Source passage —
+-------+

Re: Backup is too slow

От
William Yu
Дата:
John Jensen wrote:
> Hi Greg & others.
> I run this on a 4 cpu smp box (Dell PE6650+EMC AX100) so I already
> offload pg_dump, gzip and split to other cpu's. Top confirms this:
> postmaster = 95% cpu ie. it uses one cpu completely. Unless I can get
> postmaster to do less work (that's what I'm looking for) or run multiple
> threads (not likely) that's about the best I can get.
>
> The job is clearly cpu bound in the postmaster process.

Hmmm, when I upgraded my Opteron box to 64-bit linux, my dump->gzip ran
twice as fast which told me the gzip was a bit part of the CPU usage.
Dunno what else you can do to make it run faster. My backups -- even on
64-bit -- still take 20 minutes on a 30GB DB.

>
> I'm a bit reluctant to go into the snapshot option You outline. It
> looks a bit tricky but if no other options are on hand then I'll have to
> bite the bullet.

Snapshot is much easier if you use LVM. No need to do any postgres
trickery. Just freeze the volume at the kernel level.

+-------+

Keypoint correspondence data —
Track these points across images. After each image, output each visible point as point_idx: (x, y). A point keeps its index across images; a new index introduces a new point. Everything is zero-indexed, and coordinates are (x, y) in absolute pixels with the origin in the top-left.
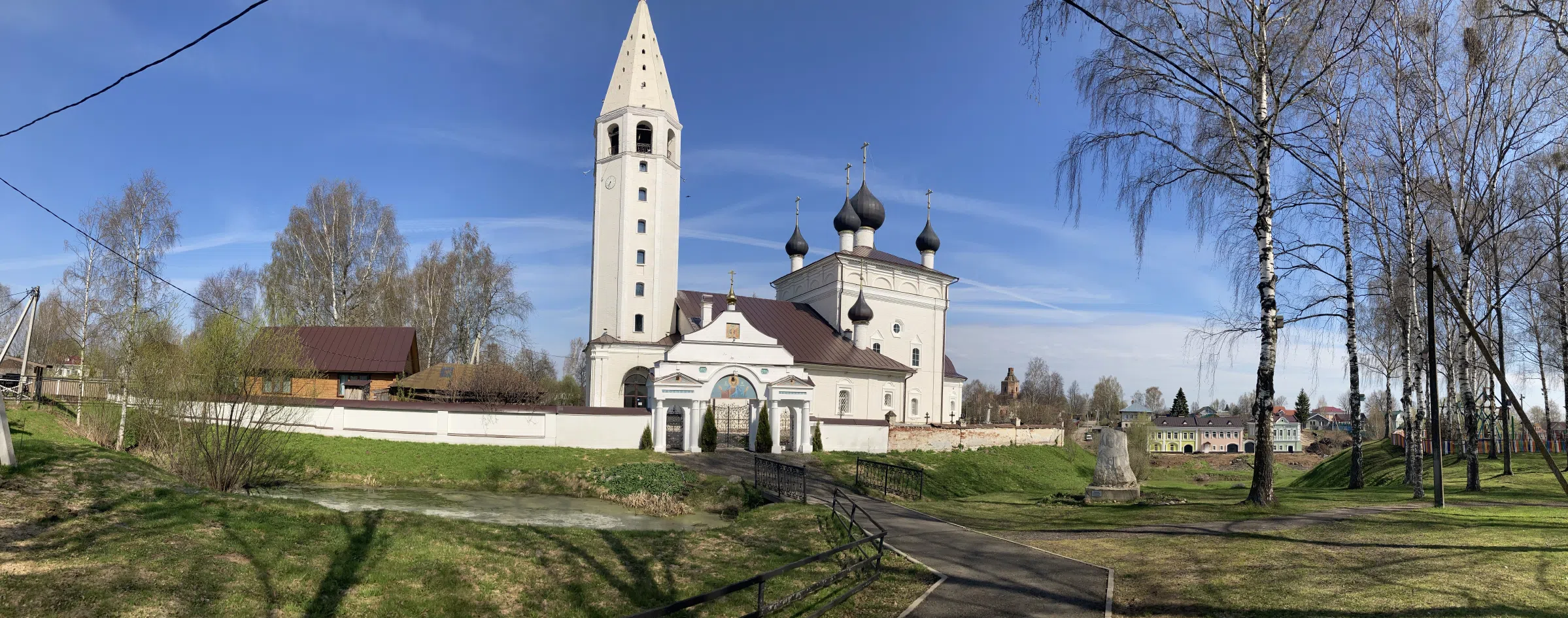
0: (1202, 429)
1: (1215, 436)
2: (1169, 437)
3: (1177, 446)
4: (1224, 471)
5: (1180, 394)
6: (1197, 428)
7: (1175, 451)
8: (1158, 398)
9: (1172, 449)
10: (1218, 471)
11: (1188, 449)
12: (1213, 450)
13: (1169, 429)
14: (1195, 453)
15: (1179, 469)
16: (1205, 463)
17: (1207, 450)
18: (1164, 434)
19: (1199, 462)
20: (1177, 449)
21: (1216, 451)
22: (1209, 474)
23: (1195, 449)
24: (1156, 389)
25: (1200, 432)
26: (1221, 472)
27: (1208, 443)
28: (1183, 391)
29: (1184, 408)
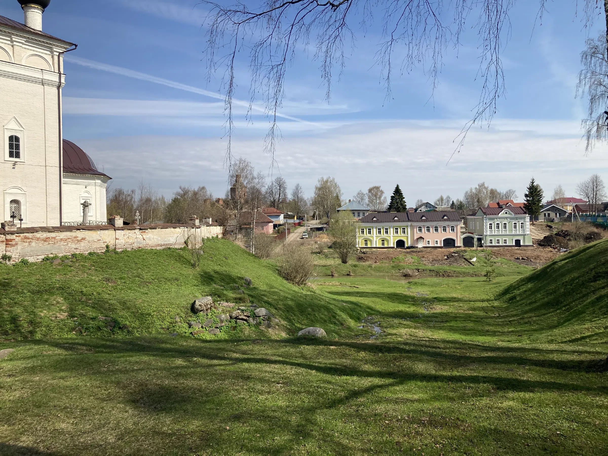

+-------+

Things to do —
1. Return the passage of the forum thread on slow backups from "Dunno what else" up to and including "the kernel level.".
2. In the forum thread on slow backups, how long do William Yu's backups take on a 30GB database?

Your responses —
1.
Dunno what else you can do to make it run faster. My backups -- even on
64-bit -- still take 20 minutes on a 30GB DB.

>
> I'm a bit reluctant to go into the snapshot option You outline. It
> looks a bit tricky but if no other options are on hand then I'll have to
> bite the bullet.

Snapshot is much easier if you use LVM. No need to do any postgres
trickery. Just freeze the volume at the kernel level.

2. They take 20 minutes, even on 64-bit.